About this exercise: Your job is to write out each record exactly, leaving none out.

Records excerpted from a collection:
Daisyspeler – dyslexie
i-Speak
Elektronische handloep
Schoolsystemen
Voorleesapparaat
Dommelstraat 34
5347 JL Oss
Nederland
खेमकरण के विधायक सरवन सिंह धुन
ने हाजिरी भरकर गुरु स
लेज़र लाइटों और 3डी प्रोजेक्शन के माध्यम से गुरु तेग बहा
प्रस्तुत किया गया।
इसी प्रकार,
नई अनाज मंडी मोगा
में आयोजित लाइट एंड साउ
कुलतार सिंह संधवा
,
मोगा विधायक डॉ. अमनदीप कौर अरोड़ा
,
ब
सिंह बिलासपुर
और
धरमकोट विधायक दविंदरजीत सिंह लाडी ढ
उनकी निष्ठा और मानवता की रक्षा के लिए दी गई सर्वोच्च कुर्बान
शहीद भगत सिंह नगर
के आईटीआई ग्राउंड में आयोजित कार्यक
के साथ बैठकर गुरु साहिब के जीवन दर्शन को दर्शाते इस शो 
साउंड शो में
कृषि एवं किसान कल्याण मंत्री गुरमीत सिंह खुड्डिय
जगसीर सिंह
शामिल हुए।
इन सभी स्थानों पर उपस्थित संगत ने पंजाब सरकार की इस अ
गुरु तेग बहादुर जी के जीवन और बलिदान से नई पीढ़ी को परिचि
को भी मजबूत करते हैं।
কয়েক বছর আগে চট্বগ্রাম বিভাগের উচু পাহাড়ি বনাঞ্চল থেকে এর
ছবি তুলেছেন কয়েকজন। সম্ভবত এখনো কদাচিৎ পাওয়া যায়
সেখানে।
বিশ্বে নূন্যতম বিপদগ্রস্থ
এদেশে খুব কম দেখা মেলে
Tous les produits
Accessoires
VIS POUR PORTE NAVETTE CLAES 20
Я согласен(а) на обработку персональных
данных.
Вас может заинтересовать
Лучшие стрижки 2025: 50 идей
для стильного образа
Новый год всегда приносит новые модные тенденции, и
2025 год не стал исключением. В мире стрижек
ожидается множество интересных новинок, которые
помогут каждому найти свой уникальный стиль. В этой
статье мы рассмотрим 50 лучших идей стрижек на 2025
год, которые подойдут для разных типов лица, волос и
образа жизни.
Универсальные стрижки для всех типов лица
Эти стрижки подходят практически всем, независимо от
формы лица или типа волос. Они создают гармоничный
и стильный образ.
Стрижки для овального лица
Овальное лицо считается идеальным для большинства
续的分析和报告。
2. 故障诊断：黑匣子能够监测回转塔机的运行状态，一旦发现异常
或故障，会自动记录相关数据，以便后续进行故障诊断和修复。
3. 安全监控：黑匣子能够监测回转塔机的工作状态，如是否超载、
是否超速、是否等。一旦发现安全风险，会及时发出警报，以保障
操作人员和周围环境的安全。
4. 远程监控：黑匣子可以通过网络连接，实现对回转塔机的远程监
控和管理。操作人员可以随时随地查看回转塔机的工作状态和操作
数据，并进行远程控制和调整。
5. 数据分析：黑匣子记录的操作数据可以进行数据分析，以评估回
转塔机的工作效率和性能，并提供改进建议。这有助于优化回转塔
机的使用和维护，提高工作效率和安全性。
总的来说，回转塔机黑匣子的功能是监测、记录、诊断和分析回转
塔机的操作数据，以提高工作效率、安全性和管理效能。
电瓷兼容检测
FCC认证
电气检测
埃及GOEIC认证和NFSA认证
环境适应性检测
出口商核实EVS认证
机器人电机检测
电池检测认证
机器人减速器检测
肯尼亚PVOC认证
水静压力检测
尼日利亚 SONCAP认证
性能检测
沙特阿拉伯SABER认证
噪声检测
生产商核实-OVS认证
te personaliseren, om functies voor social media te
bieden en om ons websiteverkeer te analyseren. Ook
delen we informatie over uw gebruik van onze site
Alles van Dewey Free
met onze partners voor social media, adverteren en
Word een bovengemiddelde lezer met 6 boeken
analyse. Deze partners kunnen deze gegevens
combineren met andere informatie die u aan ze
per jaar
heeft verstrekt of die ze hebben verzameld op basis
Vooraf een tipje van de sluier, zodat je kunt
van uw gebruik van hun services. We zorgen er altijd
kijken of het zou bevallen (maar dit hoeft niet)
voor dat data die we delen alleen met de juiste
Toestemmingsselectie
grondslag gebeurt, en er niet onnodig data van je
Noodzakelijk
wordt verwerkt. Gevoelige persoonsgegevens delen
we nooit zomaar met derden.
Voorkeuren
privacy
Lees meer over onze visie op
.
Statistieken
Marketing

Output of the exercise:
Daisyspeler – dyslexie
i-Speak
Elektronische handloep
Schoolsystemen
Voorleesapparaat
Dommelstraat 34
5347 JL Oss
Nederland
खेमकरण के विधायक सरवन सिंह धुन
ने हाजिरी भरकर गुरु स
लेज़र लाइटों और 3डी प्रोजेक्शन के माध्यम से गुरु तेग बहा
प्रस्तुत किया गया।
इसी प्रकार,
नई अनाज मंडी मोगा
में आयोजित लाइट एंड साउ
कुलतार सिंह संधवा
,
मोगा विधायक डॉ. अमनदीप कौर अरोड़ा
,
ब
सिंह बिलासपुर
और
धरमकोट विधायक दविंदरजीत सिंह लाडी ढ
उनकी निष्ठा और मानवता की रक्षा के लिए दी गई सर्वोच्च कुर्बान
शहीद भगत सिंह नगर
के आईटीआई ग्राउंड में आयोजित कार्यक
के साथ बैठकर गुरु साहिब के जीवन दर्शन को दर्शाते इस शो 
साउंड शो में
कृषि एवं किसान कल्याण मंत्री गुरमीत सिंह खुड्डिय
जगसीर सिंह
शामिल हुए।
इन सभी स्थानों पर उपस्थित संगत ने पंजाब सरकार की इस अ
गुरु तेग बहादुर जी के जीवन और बलिदान से नई पीढ़ी को परिचि
को भी मजबूत करते हैं।
কয়েক বছর আগে চট্বগ্রাম বিভাগের উচু পাহাড়ি বনাঞ্চল থেকে এর
ছবি তুলেছেন কয়েকজন। সম্ভবত এখনো কদাচিৎ পাওয়া যায়
সেখানে।
বিশ্বে নূন্যতম বিপদগ্রস্থ
এদেশে খুব কম দেখা মেলে
Tous les produits
Accessoires
VIS POUR PORTE NAVETTE CLAES 20
Я согласен(а) на обработку персональных
данных.
Вас может заинтересовать
Лучшие стрижки 2025: 50 идей
для стильного образа
Новый год всегда приносит новые модные тенденции, и
2025 год не стал исключением. В мире стрижек
ожидается множество интересных новинок, которые
помогут каждому найти свой уникальный стиль. В этой
статье мы рассмотрим 50 лучших идей стрижек на 2025
год, которые подойдут для разных типов лица, волос и
образа жизни.
Универсальные стрижки для всех типов лица
Эти стрижки подходят практически всем, независимо от
формы лица или типа волос. Они создают гармоничный
и стильный образ.
Стрижки для овального лица
Овальное лицо считается идеальным для большинства
续的分析和报告。
2. 故障诊断：黑匣子能够监测回转塔机的运行状态，一旦发现异常
或故障，会自动记录相关数据，以便后续进行故障诊断和修复。
3. 安全监控：黑匣子能够监测回转塔机的工作状态，如是否超载、
是否超速、是否等。一旦发现安全风险，会及时发出警报，以保障
操作人员和周围环境的安全。
4. 远程监控：黑匣子可以通过网络连接，实现对回转塔机的远程监
控和管理。操作人员可以随时随地查看回转塔机的工作状态和操作
数据，并进行远程控制和调整。
5. 数据分析：黑匣子记录的操作数据可以进行数据分析，以评估回
转塔机的工作效率和性能，并提供改进建议。这有助于优化回转塔
机的使用和维护，提高工作效率和安全性。
总的来说，回转塔机黑匣子的功能是监测、记录、诊断和分析回转
塔机的操作数据，以提高工作效率、安全性和管理效能。
电瓷兼容检测
FCC认证
电气检测
埃及GOEIC认证和NFSA认证
环境适应性检测
出口商核实EVS认证
机器人电机检测
电池检测认证
机器人减速器检测
肯尼亚PVOC认证
水静压力检测
尼日利亚 SONCAP认证
性能检测
沙特阿拉伯SABER认证
噪声检测
生产商核实-OVS认证
te personaliseren, om functies voor social media te
bieden en om ons websiteverkeer te analyseren. Ook
delen we informatie over uw gebruik van onze site
Alles van Dewey Free
met onze partners voor social media, adverteren en
Word een bovengemiddelde lezer met 6 boeken
analyse. Deze partners kunnen deze gegevens
combineren met andere informatie die u aan ze
per jaar
heeft verstrekt of die ze hebben verzameld op basis
Vooraf een tipje van de sluier, zodat je kunt
van uw gebruik van hun services. We zorgen er altijd
kijken of het zou bevallen (maar dit hoeft niet)
voor dat data die we delen alleen met de juiste
Toestemmingsselectie
grondslag gebeurt, en er niet onnodig data van je
Noodzakelijk
wordt verwerkt. Gevoelige persoonsgegevens delen
we nooit zomaar met derden.
Voorkeuren
privacy
Lees meer over onze visie op
.
Statistieken
Marketing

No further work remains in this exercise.